新工場のコンセプトは「Zero-One」

田口 NEO新城工場のコンセプトを、どのように具体化していきましたか。

桝田 私がシカゴから帰任した時点で、工場の広さやレイアウト、旧工場とつなぐといった構想はできていましたが、生産体制刷新のコンセプトはまだ未確定の状況でした。ほぼゼロに近い状態でした。ただし、私自身も工場の経営・運営や生産体制の刷新に関してまったくの素人ですから、まずは関係者に積極的に声をかけ協力を仰ぎ、生産企画・製造技術・生産管理の各部署から集まったSFJチームメンバーとも意見を出し合いながら物事を進めました。

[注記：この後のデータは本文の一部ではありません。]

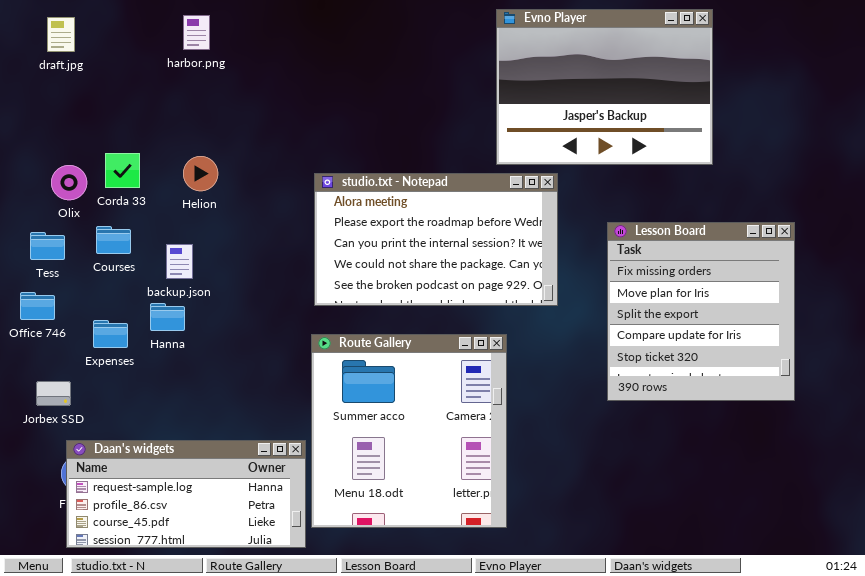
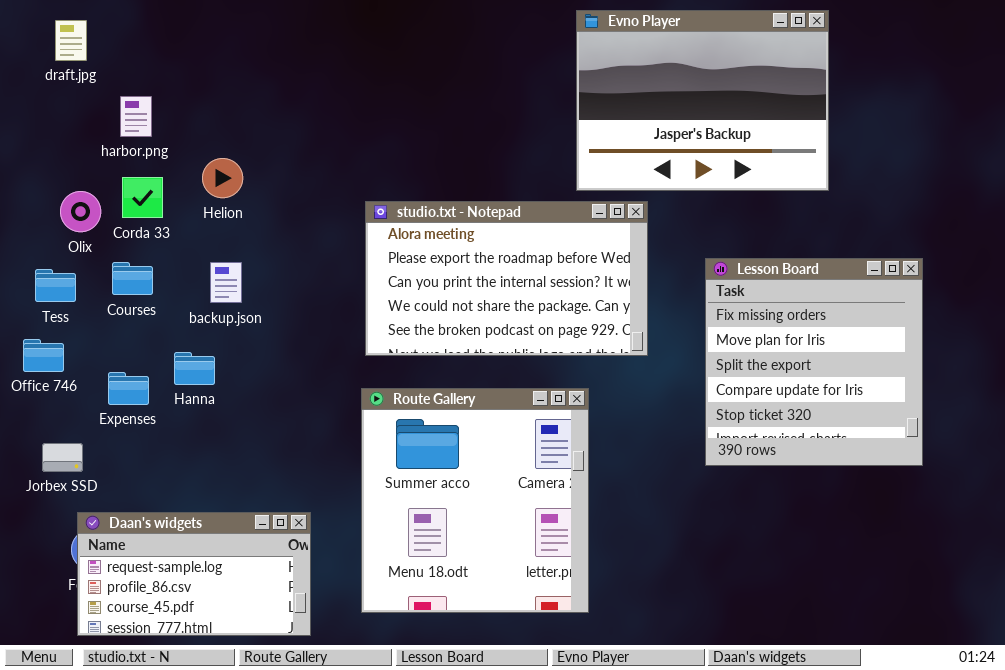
harbor.png: [183,15,210,50] -> [120,96,152,137], moved
Helion: [183,156,218,191] -> [202,158,243,198], moved
backup.json: [166,244,193,279] -> [210,262,242,303], moved
Daan's widgets: [66,440,306,548] -> [77,512,311,636], resized

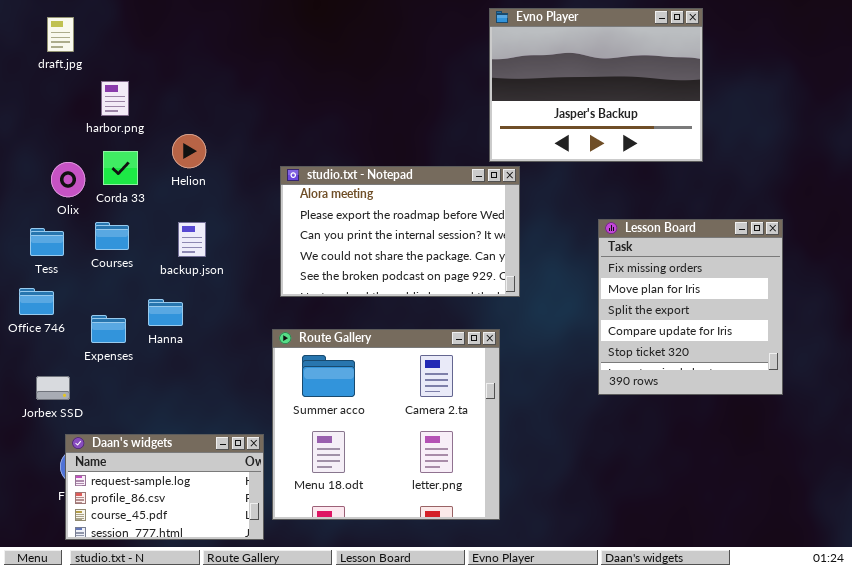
studio.txt - Notepad: [365,201,648,356] -> [280,166,520,297], moved
Route Gallery: [361,388,589,613] -> [272,329,500,520], resized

 スマートファクトリーの具現化に向けて動き出したのは、工場が完成し機械を別の生産拠点近隣の大池工場から移設し終わった2020年6月からです。経営層からは「ただ機械を並べるだけではなく、逆転の発想で新しいことに是非挑戦をして欲しい」といわれていました。また、生産体制刷新の根幹となるデジタル化は【0】と【1】のコンビネーションで成り立っていることも加味し、【0】から【1】を産みだすゲームチェンジャーであり続けたいとの思いから「Zero-One」を工場全体のコンセプトとして決めました。

 これを受け、新しい発想が生まれることを期待し、NEO新城工場以外の呼び名として「Zero-One Factory」、フリーアドレスを採用するオフィスは「Zero-One Office」、社員が日々利用するカフェテリアは「Zero-One Cafeteria」というように、主要エリアの名称に「Zero-One」を冠しています。

田口 スマートファクトリーに対しては、どのように捉えていますか。

桝田 われわれが最終的に描いた構想は、ボタンを押せば全自動で製品が完成する「お金をかけた見た目のかっこいい自動化」ではありません。週末無人稼働に必要なロボットなどはもちろん導入するとともに、スキルを持った製造現場の方々の無駄を省き効率的な生産を可能にする「現場力を後押しするデジタル化」をDXとともに推進、深化することだと考えています。

田口 自動化だけではなく、デジタル技術の導入による人と生産の効率化がテーマになっているわけですね。

桝田 スマートファクトリーに関しては新聞などでよく取り上げられていますが、100社あるとそのコンセプトも100通りあります。アセンブリの会社や毎月同じ製品を指定された数作るモノづくりと、われわれのような毎月の受注の状況で生産するものが目まぐるしく変わる超多品種少量生産の会社とでは、段取りの数が根本的に大きく異なってきます。これから労働人口が減少するなか、アウトプットを最大化するにはどうすればよいか。その答えの1つがデジタル技術の活用でした。

 また、当社は工具メーカーとして、お客さまから選ばれる存在であり続けなくてはなりません。そのためにはお客さまに寄り添ったフレキシブルな対応や、約束した納期を確実に守ることが求められます。例えば、ある日の朝からお客さまがテストを予定されている場合、前日までに確実に製品をお届けしないといけません。簡単にできることのように考えがちですが、さまざまな阻害要因から常に100点を取り続けるのは難しいことも事実です。

 製造業にとってQCD(品質、コスト、納期)は永遠の課題であり、NEO新城工場では、お約束した納期で確実にお届けするモノづくりを提唱しています。